LINQ strives to iterate source sequences no more than once. This is possible in general and can have a big impact on the performance of your code. Below is an extension method which will iterate the sequence exactly once. It does so by looking for the difference between each successive pair, then adds 1 to the first lower number which is more than 1 away from the next number:
public static int? FirstMissing(this IEnumerable<int> numbers)
{
int? priorNumber = null;
foreach(var number in numbers.OrderBy(n => n))
{
var difference = number - priorNumber;
if(difference != null && difference > 1)
{
return priorNumber + 1;
}
priorNumber = number;
}
return priorNumber == null ? (int?) null : priorNumber + 1;
}
Since this extension method can be called on any arbitrary sequence of integers, we make sure to order them before we iterate.

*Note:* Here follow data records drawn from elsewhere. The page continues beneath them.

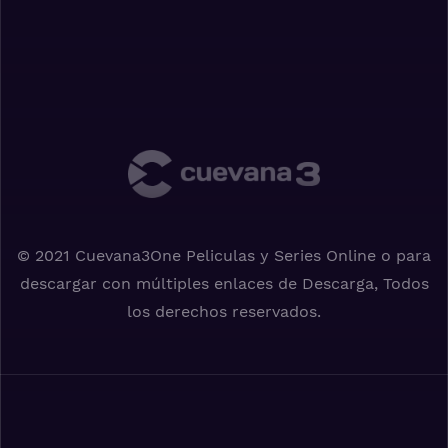
© 2021 Cuevana3One Peliculas y Series Online o para
descargar con múltiples enlaces de Descarga, Todos
los derechos reservados.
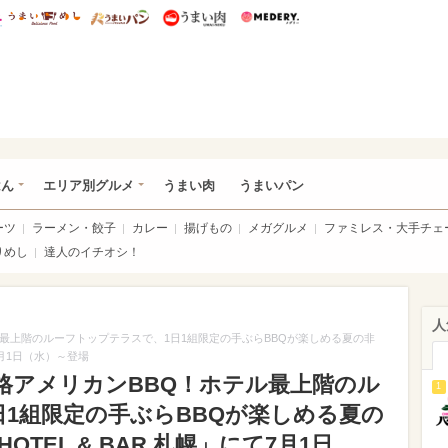
総研 ディズニー特集
mimot.
うまいめし
うまいパン
うまい肉
Medery.
いめし
はん
エリア別グルメ
うまい肉
うまいパン
ーツ
ラーメン・餃子
カレー
揚げもの
メガグルメ
ファミレス・大手チェ
りめし
達人のイチオシ！
人
最上階のルーフトップテラスで、1日1組限定の手ぶらBBQが楽しめる夏の非
て7月1日（水）～登場
格アメリカンBBQ！ホテル最上階のル
1
日1組限定の手ぶらBBQが楽しめる夏の
OTEL & BAR 札幌」にて7月1日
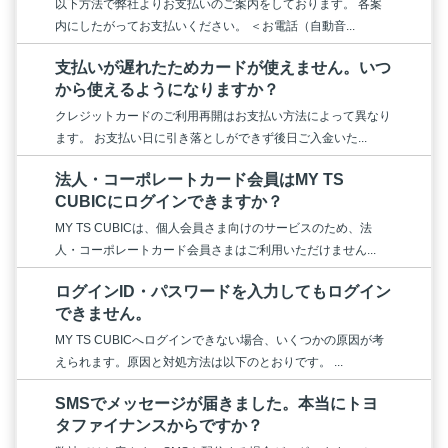
以下方法で弊社よりお支払いのご案内をしております。 各案
内にしたがってお支払いください。 ＜お電話（自動音...
支払いが遅れたためカードが使えません。いつ
から使えるようになりますか？
クレジットカードのご利用再開はお支払い方法によって異なり
ます。 お支払い日に引き落としができず後日ご入金いた...
法人・コーポレートカード会員はMY TS
CUBICにログインできますか？
MY TS CUBICは、個人会員さま向けのサービスのため、法
人・コーポレートカード会員さまはご利用いただけません...
ログインID・パスワードを入力してもログイン
できません。
MY TS CUBICへログインできない場合、いくつかの原因が考
えられます。原因と対処方法は以下のとおりです。 ...
SMSでメッセージが届きました。本当にトヨ
タファイナンスからですか？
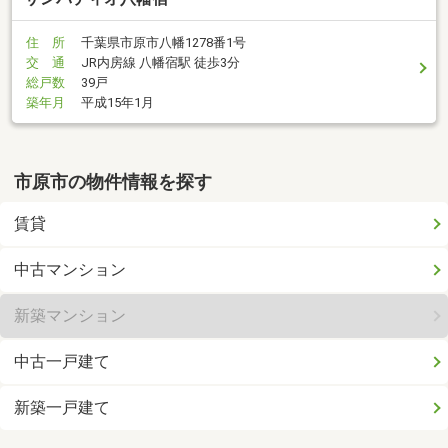
住 所
千葉県市原市八幡1278番1号
交 通
JR内房線 八幡宿駅 徒歩3分
総戸数
39戸
築年月
平成15年1月
市原市の物件情報を探す
賃貸
中古マンション
新築マンション
中古一戸建て
新築一戸建て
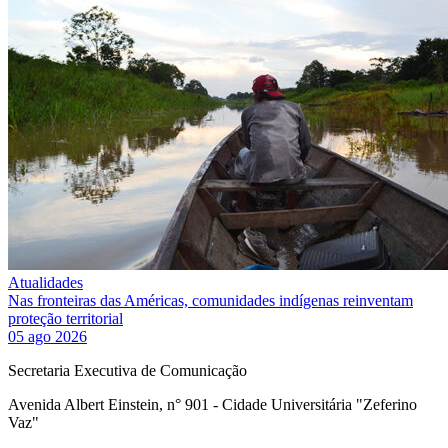
Atualidades
Nas fronteiras das Américas, comunidades indígenas reinventam
proteção territorial
05 ago 2026
Secretaria Executiva de Comunicação
Avenida Albert Einstein, n° 901 - Cidade Universitária "Zeferino
Vaz"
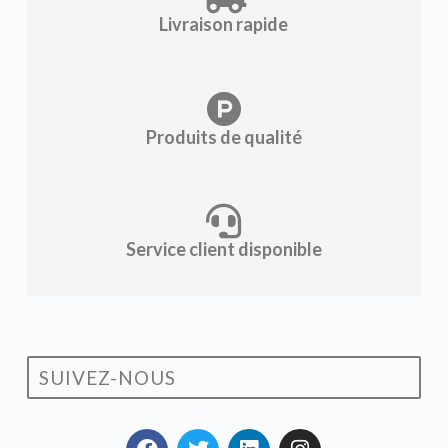
Livraison rapide
Produits de qualité
Service client disponible
SUIVEZ-NOUS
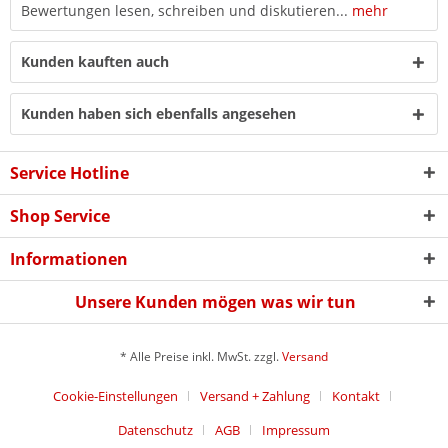
Bewertungen lesen, schreiben und diskutieren...
mehr
Kunden kauften auch
Kunden haben sich ebenfalls angesehen
Service Hotline
Shop Service
Informationen
Unsere Kunden mögen was wir tun
* Alle Preise inkl. MwSt. zzgl.
Versand
Cookie-Einstellungen
Versand + Zahlung
Kontakt
Datenschutz
AGB
Impressum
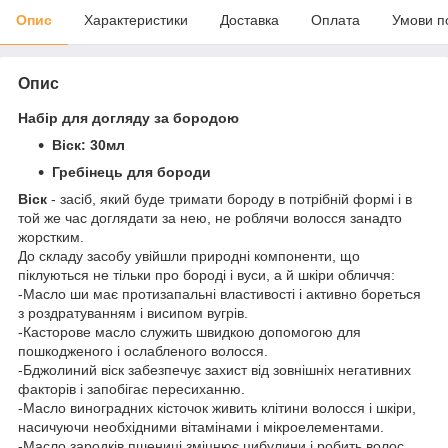
Опис
Характеристики
Доставка
Оплата
Умови п
Опис
Набір для догляду за бородою
Віск: 30мл
Гребінець для бороди
Віск
- засіб, який буде тримати бороду в потрібній формі і в
той же час доглядати за нею, не роблячи волосся занадто
жорстким.
До складу засобу увійшли природні компоненти, що
піклуються не тільки про бороді і вуси, а й шкіри обличчя:
-Масло ши має протизапальні властивості і активно бореться
з роздратуванням і висипом вугрів.
-Касторове масло служить швидкою допомогою для
пошкодженого і ослабленого волосся.
-Бджолиний віск забезпечує захист від зовнішніх негативних
факторів і запобігає пересиханню.
-Масло виноградних кісточок живить клітини волосся і шкіри,
насичуючи необхідними вітамінами і мікроелементами.
-Масло зародків пшениці зміцнює цибулини і робить волос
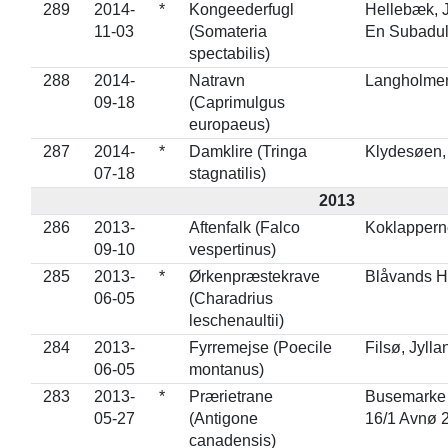
289
2014-
*
Kongeederfugl
Hellebæk, 
11-03
(Somateria
En Subadul
spectabilis)
288
2014-
Natravn
Langholmen
09-18
(Caprimulgus
europaeus)
287
2014-
*
Damklire (Tringa
Klydesøen,
07-18
stagnatilis)
2013
286
2013-
Aftenfalk (Falco
Koklappern
09-10
vespertinus)
285
2013-
*
Ørkenpræstekrave
Blåvands Hu
06-05
(Charadrius
leschenaultii)
284
2013-
Fyrremejse (Poecile
Filsø, Jylla
06-05
montanus)
283
2013-
*
Prærietrane
Busemarke
05-27
(Antigone
16/1 Avnø 
canadensis)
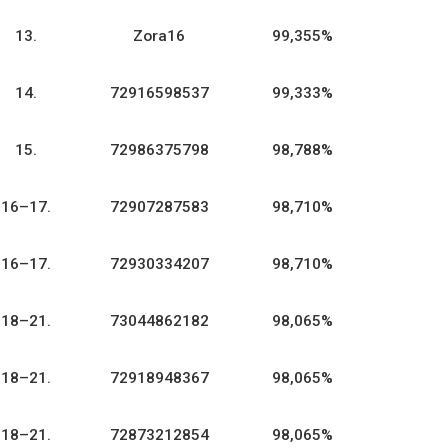
13.
Zora16
99,355%
14.
72916598537
99,333%
15.
72986375798
98,788%
16–17.
72907287583
98,710%
16–17.
72930334207
98,710%
18–21.
73044862182
98,065%
18–21.
72918948367
98,065%
18–21.
72873212854
98,065%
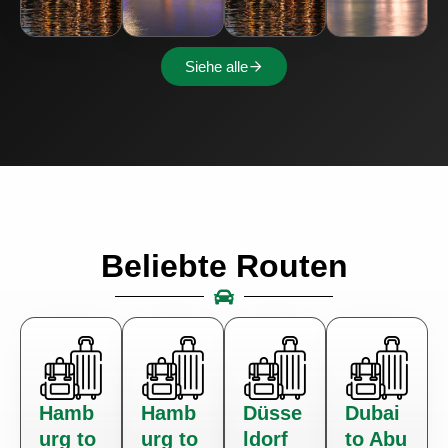
Siehe alle
Beliebte Routen
Hamb
Hamb
Düsse
Dubai
urg to
urg to
ldorf
to Abu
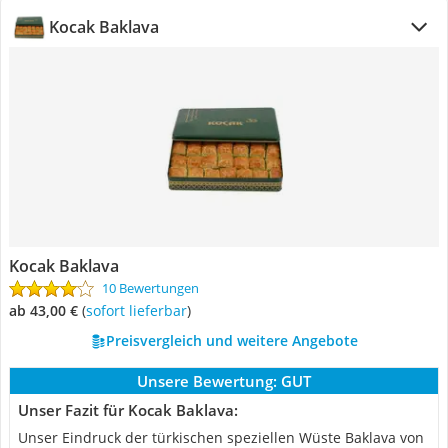
Kocak Baklava
Kocak Baklava
10 Bewertungen
ab 43,00 €
(
Sofort lieferbar
)
Preisvergleich und weitere Angebote
Unsere Bewertung:
GUT
Unser Fazit für Kocak Baklava:
Unser Eindruck der türkischen speziellen Wüste Baklava von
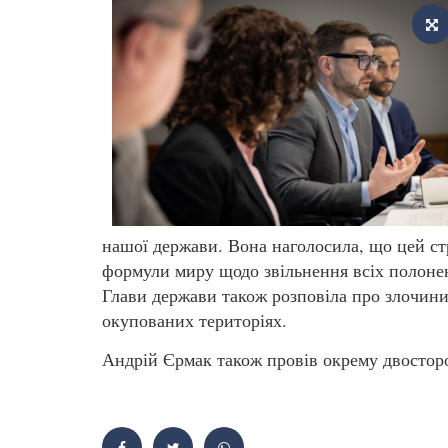
нашої держави. Вона наголосила, що цей ст
формули миру щодо звільнення всіх полоне
Глави держави також розповіла про злочини,
окупованих територіях.
Андрій Єрмак також провів окрему двостор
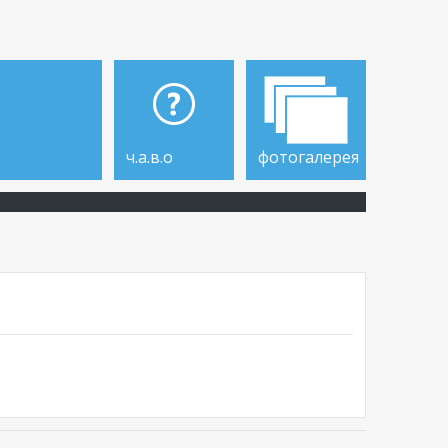
ч.а.в.о
фотогалерея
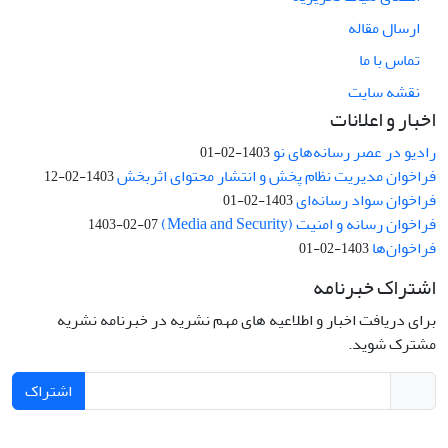
ارسال مقاله
تماس با ما
نقشه سایت
اخبار و اعلانات
رادیو در عصر رسانه‌های نو
1403-02-01
فراخوان مدیریت نظام پخش و انتشار محتوای اثربخش
1403-02-12
فراخوان سواد رسانه‌ای
1403-02-01
فراخوان رسانه و امنیت (Media and Security)
1403-02-07
فراخوان‌ها
1403-02-01
اشتراک خبرنامه
برای دریافت اخبار و اطلاعیه های مهم نشریه در خبرنامه نشریه
مشترک شوید.
اشتراک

We then calculate the difference between the current number and the prior number. If this is the first number in the list, priorNumber
will be null and thus difference
will be null. If this is not the first number in the list, we check to see if the difference from the prior number is exactly 1. If not, we know there is a gap and we can add 1 to the prior number.
You can adjust the return statement to handle sequences with 0 or 1 items as you see fit; I chose to return null for empty sequences and n + 1 for the sequence { n }
.